This can increase the number of playbooks that admins have to create and maintain.  Definitely not helping streamline the administrative experience within GS.  



I can see where it would be valuable in some cases to define a Playbook that can only be applied in one case or the other, but there should be an allowance for Playbooks that can be applied to both levels, without having to create a duplicate.
A relationship type represents an entity that needs to be managed separately and would need a different process including different playbooks. It is also important for a success designer to be able to make tweaks to a playbook without being worried about impacting the process of other relationship types that might be using the same playbook.
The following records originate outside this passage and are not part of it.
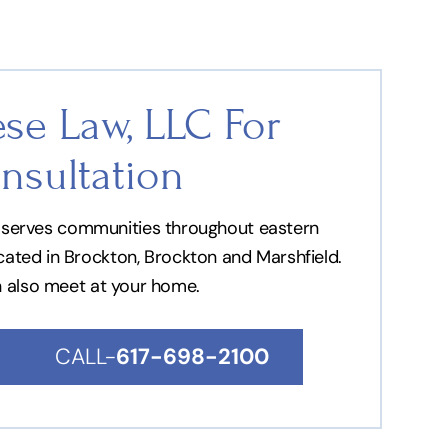
se Law, LLC For
nsultation
nd serves communities throughout eastern
ocated in Brockton, Brockton and Marshfield.
n also meet at your home.
CALL-
617-698-2100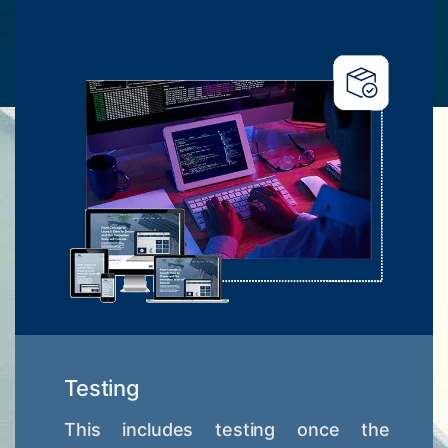
Testing
This includes testing once the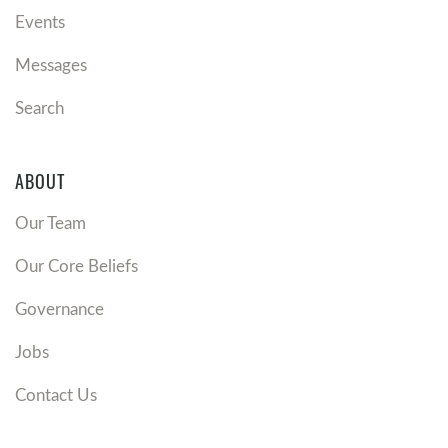
Events
Messages
Search
ABOUT
Our Team
Our Core Beliefs
Governance
Jobs
Contact Us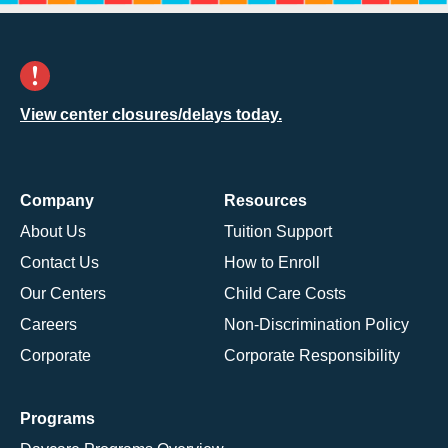
View center closures/delays today.
Company
Resources
About Us
Tuition Support
Contact Us
How to Enroll
Our Centers
Child Care Costs
Careers
Non-Discrimination Policy
Corporate
Corporate Responsibility
Programs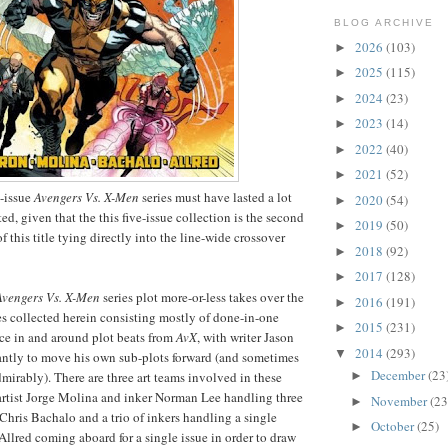
BLOG ARCHIVE
2026
(103)
►
2025
(115)
►
2024
(23)
►
2023
(14)
►
2022
(40)
►
2021
(52)
►
2-issue
Avengers Vs. X-Men
series must have lasted a lot
2020
(54)
►
ed, given that the this five-issue collection is the second
2019
(50)
►
of this title tying directly into the line-wide crossover
2018
(92)
►
2017
(128)
►
Avengers Vs. X-Men
series plot more-or-less takes over the
2016
(191)
►
es collected herein consisting mostly of done-in-one
2015
(231)
►
lace in and around plot beats from
AvX
, with writer Jason
2014
(293)
▼
antly to move his own sub-plots forward (and sometimes
December
(23
►
mirably). There are three art teams involved in these
 artist Jorge Molina and inker Norman Lee handling three
November
(23
►
t Chris Bachalo and a trio of inkers handling a single
October
(25)
►
Allred coming aboard for a single issue in order to draw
While restricting a playbook to a single relationship type makes it easier for each relationship type to manage their process independently, it add additional overhead like you mentioned. It is also an overheard when you would want to define a common Customer Success practices/process across the org or across multiple relationship types. We will optimize for this case as well by allowing you to setting company level processes guidelines that can be pushed down across multiple relationship types more seamlessly and without additional configuration overhead. 
Is there not a way to allow the option to use either an Account or Relatinoship playbook no matter what level? Many enterprise companies will benefit from this separation. But, there will be use cases where an enterprise company would want multiple relationships (e.g. by Business Unit) with consistent playbook tasks. As Jeff mentioned, companies like this would need to duplicate playbook and remember to maintain as such (e.g. updating multiple playbooks).
Keep in mind that playbooks can now reference Relationship fields, which is necessary to support default task assignment and such.  Having a single playbook apply to multiple types could then break as the fields may be different. Of course, sometimes that isn't a problem but going down this path can lead to confusing situations where some playbooks can be shared but others can't and it isn't obvious why. Lots of corner cases here.  As Sidhu mentioned, the cleanest approach is to have a conceptually simple foundation -- playbooks per relationship type -- but then build tools that make this easy to deal with, stuff like one click copy to many types or 'synchronization' actions, etc. 
I suppose that makes sense....I think. 🙂  Anything that can be done to help save us admins time would be greatly appreciated. Thanks Karl!